36. Ada Derita Yang Menganga

9.4K 427 49
                                    

"Ra?"

"Apaan?" jawab Zahra ketus.

"Biasa aja dong jawab nya," Randy mendelik.

Mereka kini tengah berjalan beriringan di koridor menuju lapang.

Seperti janji Zahra, ia akan menemani Randy latihan futsal hari ini. Cowok itu sudah dibalut kostum futsal biru tua. Tampan. Keren. Zahra nyaman berada di dekat Randy, walau ia masih sering so jual mahal. Hati Zahra untuk siapa? Sampai saat ini masih Seza yang menghuni hatinya. Untuk diingat, melupakan tidak pernah semudah yang orang pikirkan. Walau Seza sudah cukup banyak menorehkan luka, tapi nyatanya sebuah rasa tidak bisa hilang dengan cepat begitu saja.

"Iya, apa?"

"Gua bawa sandwich, lu aja yang makan ah, gua malu bawa kotak makan ginian," Randy menyodorkan kotak makan berwarna biru gelap pada Zahra.

"Ih, Ren, gua kalo makan ginian suka langsung pengen ee! Enggak ah, males kalo harus ee di sekolah."

Randy bungkam. Benar-benar diam, hingga akhirnya mendengus samar, "lu gak malu apa ngomongin ee di depan cogan?"

"Kenapa harus malu?"

Randy berdecak, "emang gak ada manis-manisnya ya lu jadi cewek," gerutu Randy, " tapi gua suka," gumam Randy pelan.

Zahra tercekat, "lu bilang apa?"

"Hah? Engak-enggak, gak bilang apa-apa."

"Kalo suka ngomong aja kali. Laki apa banci lu?" Seza tiba-tiba muncul, berjalan cepat melewati mereka.

Randy mengerjap. Ia ingat kata-kata itu. Sangat mengingatnya. Ucapan itu pernah Randy lontarkan pada Seza saat di rumah sakit, dan kini Seza mengembalikan ucapan itu pada pemiliknya? Apa-apaan!

"Lu kok belum ganti? Latihan gabungan, bego!" seru Randy lantang, agar terdengar oleh Seza yang sudah berjalan semakin jauh entah kemana.

"Berisik lu anjing! Ini juga gua mau ganti baju!" Seza berlari, menuju kamar ganti. Sungguh, ingatannya sudah tidak baik. Sangat tidak baik. Bagaimana bisa ia melupakan latihan penting yang sejak lama ia tunggu-tunggu ini?
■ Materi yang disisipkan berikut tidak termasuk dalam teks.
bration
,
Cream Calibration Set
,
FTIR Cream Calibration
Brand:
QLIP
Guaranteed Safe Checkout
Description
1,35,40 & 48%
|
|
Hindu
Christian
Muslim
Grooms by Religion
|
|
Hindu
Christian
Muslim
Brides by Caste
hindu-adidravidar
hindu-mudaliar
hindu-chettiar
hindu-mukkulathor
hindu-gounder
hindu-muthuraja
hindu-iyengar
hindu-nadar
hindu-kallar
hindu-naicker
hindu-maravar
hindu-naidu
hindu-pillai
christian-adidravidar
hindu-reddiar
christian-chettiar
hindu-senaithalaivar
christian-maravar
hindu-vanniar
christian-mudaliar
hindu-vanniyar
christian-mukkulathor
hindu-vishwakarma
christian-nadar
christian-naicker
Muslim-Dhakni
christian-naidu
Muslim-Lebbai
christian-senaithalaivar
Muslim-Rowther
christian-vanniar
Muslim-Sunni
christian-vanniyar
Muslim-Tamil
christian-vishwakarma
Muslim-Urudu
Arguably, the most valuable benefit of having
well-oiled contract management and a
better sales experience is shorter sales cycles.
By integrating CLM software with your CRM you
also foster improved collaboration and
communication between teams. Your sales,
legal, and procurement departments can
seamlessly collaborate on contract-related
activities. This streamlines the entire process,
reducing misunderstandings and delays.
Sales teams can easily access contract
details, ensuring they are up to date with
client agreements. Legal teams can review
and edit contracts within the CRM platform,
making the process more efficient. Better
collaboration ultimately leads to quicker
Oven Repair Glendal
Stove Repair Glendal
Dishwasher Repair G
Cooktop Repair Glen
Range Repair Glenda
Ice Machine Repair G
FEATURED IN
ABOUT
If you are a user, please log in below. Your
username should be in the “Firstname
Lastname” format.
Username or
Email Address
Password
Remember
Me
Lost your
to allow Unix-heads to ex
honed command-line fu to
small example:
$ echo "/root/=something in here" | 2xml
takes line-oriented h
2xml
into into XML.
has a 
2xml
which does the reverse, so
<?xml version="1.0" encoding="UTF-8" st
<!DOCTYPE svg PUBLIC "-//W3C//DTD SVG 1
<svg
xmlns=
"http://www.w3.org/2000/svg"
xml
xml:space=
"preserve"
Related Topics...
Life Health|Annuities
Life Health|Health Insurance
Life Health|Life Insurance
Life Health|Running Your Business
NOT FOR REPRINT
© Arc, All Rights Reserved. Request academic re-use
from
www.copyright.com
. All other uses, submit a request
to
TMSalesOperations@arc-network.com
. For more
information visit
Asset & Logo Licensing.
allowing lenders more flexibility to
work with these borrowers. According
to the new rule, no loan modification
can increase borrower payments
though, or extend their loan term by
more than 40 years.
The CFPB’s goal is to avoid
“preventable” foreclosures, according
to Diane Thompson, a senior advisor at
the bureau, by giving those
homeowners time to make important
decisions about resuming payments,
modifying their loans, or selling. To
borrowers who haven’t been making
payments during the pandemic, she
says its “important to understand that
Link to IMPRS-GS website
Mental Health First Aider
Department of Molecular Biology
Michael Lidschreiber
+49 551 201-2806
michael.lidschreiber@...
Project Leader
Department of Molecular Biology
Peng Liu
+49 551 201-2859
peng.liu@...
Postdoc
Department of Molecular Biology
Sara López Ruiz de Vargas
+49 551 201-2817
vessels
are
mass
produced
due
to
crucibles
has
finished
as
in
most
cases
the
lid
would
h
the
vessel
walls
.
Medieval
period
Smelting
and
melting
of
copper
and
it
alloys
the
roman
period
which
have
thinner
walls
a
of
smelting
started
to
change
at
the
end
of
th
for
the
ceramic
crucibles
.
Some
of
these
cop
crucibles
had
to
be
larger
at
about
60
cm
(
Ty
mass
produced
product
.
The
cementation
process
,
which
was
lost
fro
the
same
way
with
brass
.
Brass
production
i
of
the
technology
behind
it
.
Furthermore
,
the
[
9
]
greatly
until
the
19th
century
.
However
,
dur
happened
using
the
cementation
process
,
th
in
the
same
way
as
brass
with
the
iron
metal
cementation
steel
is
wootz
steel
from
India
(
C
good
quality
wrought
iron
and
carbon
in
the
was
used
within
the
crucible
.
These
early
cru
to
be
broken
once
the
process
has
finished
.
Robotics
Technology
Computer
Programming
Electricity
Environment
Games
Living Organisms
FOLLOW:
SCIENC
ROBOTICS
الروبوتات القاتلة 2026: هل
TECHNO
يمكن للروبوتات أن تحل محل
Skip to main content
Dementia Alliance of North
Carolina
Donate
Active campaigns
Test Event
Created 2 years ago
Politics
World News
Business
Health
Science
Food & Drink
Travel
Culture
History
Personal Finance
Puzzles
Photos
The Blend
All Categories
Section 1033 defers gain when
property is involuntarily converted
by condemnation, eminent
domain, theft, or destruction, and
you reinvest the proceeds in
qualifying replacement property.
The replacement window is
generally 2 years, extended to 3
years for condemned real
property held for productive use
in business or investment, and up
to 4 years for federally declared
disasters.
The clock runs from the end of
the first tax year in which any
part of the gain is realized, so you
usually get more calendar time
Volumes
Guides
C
Randy menggeleng pelan. Ia sadar. Ini percakapan pertama mereka hari ini. Sejak kejadian kemarin, memang Randy dan Seza belum bertegur sapa lagi. Tidak bisa dipungkiri, Randy rindu Seza. Bukan! Ia tidak homo! Seza itu sudah bagai lebih dari sahabat, dia saudara. Dan Randy tidak tahan berada jauh terlalu lama dari Seza.

Randy tersenyum lega. Setidaknya Seza tidak marah pada dia yang sudah memaki nya kemarin. Melihat Zahra menangis membuat emosi Randy tidak stabil, dan akhirnya Seza yang kena ucapan menusuknya. Harusnya tidak. Tapi Zahra menangis juga gara-gara Seza.

Zahra tiba-tiba merebut kotak makan yang tadi Randy sodorkan, "yaudah sini gua yang pegang kalo lo malu."

Randy menoleh, lalu tersenyum simpul, hingga tangannya ia ulurkan untuk mengacak-ngacak puncak rambut Zahra, "anjing pintar."

"Sialan!" Dan akhirnya, tinjuan keras bak tenaga kuli mendarat dengan mulus di lengan Randy. Sakitnya tidak main-main. Sungguh.

. . .

Senja sudah merekah diluar sana. Sepi sudah menyelimuti ruangan ini, bahkan sekolah ini. Hanya beberapa siswa yang masih berlalu lalang di sekolah, dan Afra salah satunya. Ia baru menyelesaikan tugas makalah Rayyan, dan kini jari-jarinya terasa pegal hingga butuh untuk diregangkan. Afra menoleh pada Rayyan yang bersandar di bahunya, tertidur pulas dari tadi. Gadis itu menelan saliva nya susah payah, berusaha menormalkan degupan jantung yang dari tadi tidak bekerja dengan wajar. Afra menarik napas, hingga akhirnya menepuk-nepuk lutut Rayyan pelan, "Ray.. Rayyy.." gumam Afra pelan.